> _Records for this exercise_
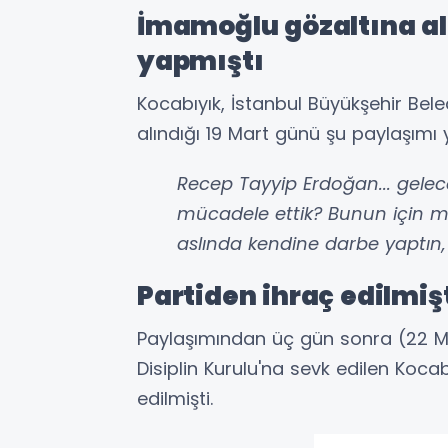
İmamoğlu gözaltına a
yapmıştı
Kocabıyık, İstanbul Büyükşehir Be
alındığı 19 Mart günü şu paylaşımı 
Recep Tayyip Erdoğan... gelece
mücadele ettik? Bunun için m
aslında kendine darbe yaptın,
Partiden ihraç edilmiş
Paylaşımından üç gün sonra (22 Mar
Disiplin Kurulu'na sevk edilen Kocab
edilmişti.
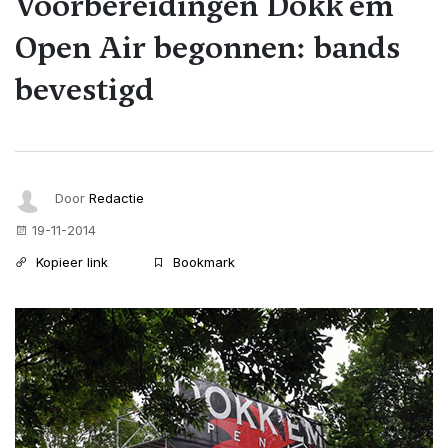
Voorbereidingen Dokk'em
Open Air begonnen: bands
bevestigd
Door
Redactie
19-11-2014
Kopieer link
Bookmark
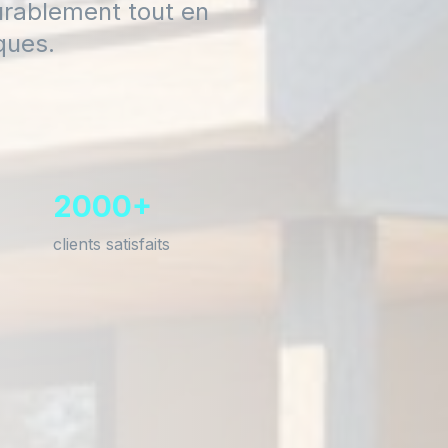
urablement tout en
ques.
2000+
clients satisfaits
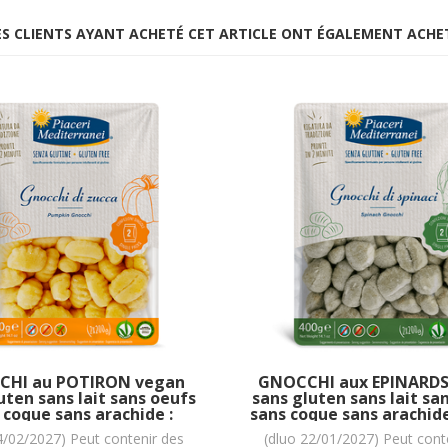
ES CLIENTS AYANT ACHETÉ CET ARTICLE ONT ÉGALEMENT ACHE
HI au POTIRON vegan
GNOCCHI aux EPINARDS
uten sans lait sans oeufs
sans gluten sans lait sa
 coque sans arachide :
sans coque sans arachide
200g) = 400 grammes
Mediterranei : (2x200g)
4/02/2027) Peut contenir des
(dluo 22/01/2027) Peut cont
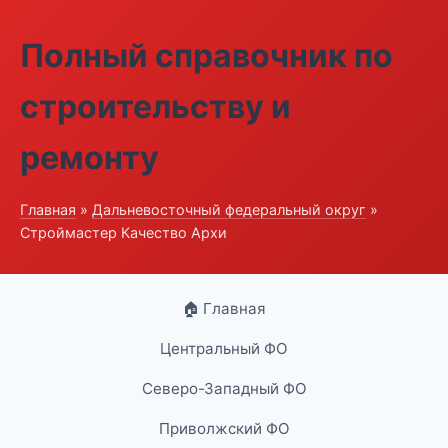
Полный справочник по
строительству и
ремонту
Главная
»
Дальневосточный федеральный округ
»
Строймастер Качество Архи
🏠 Главная
Центральный ФО
Северо-Западный ФО
Приволжский ФО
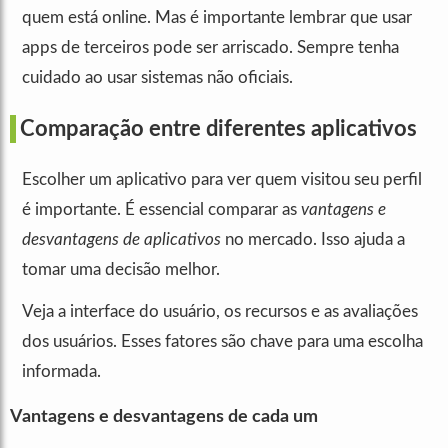
quem está online. Mas é importante lembrar que usar
apps de terceiros pode ser arriscado. Sempre tenha
cuidado ao usar sistemas não oficiais.
Comparação entre diferentes aplicativos
Escolher um aplicativo para ver quem visitou seu perfil
é importante. É essencial comparar as
vantagens e
desvantagens de aplicativos
no mercado. Isso ajuda a
tomar uma decisão melhor.
Veja a interface do usuário, os recursos e as avaliações
dos usuários. Esses fatores são chave para uma escolha
informada.
Vantagens e desvantagens de cada um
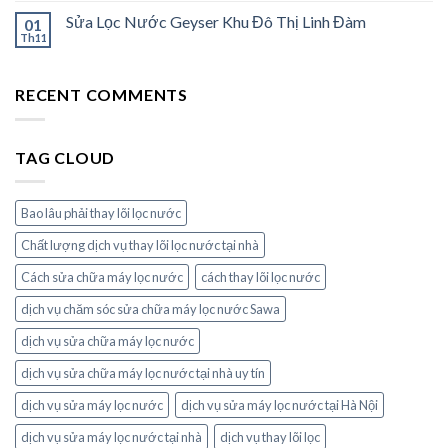
Sửa Lọc Nước Geyser Khu Đô Thị Linh Đàm
01
Th11
RECENT COMMENTS
TAG CLOUD
Bao lâu phải thay lõi lọc nước
Chất lượng dịch vụ thay lõi lọc nước tại nhà
Cách sửa chữa máy lọc nước
cách thay lõi lọc nước
dịch vụ chăm sóc sửa chữa máy lọc nước Sawa
dịch vụ sửa chữa máy lọc nước
dịch vụ sửa chữa máy lọc nước tại nhà uy tín
dịch vụ sửa máy lọc nước
dịch vụ sửa máy lọc nước tại Hà Nội
dịch vụ sửa máy lọc nước tại nhà
dịch vụ thay lõi lọc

> _Your task_
Whenever the word "coque" shows up in a line above, copy that line.

> _Your solution_
 coque sans arachide :
sans coque sans arachide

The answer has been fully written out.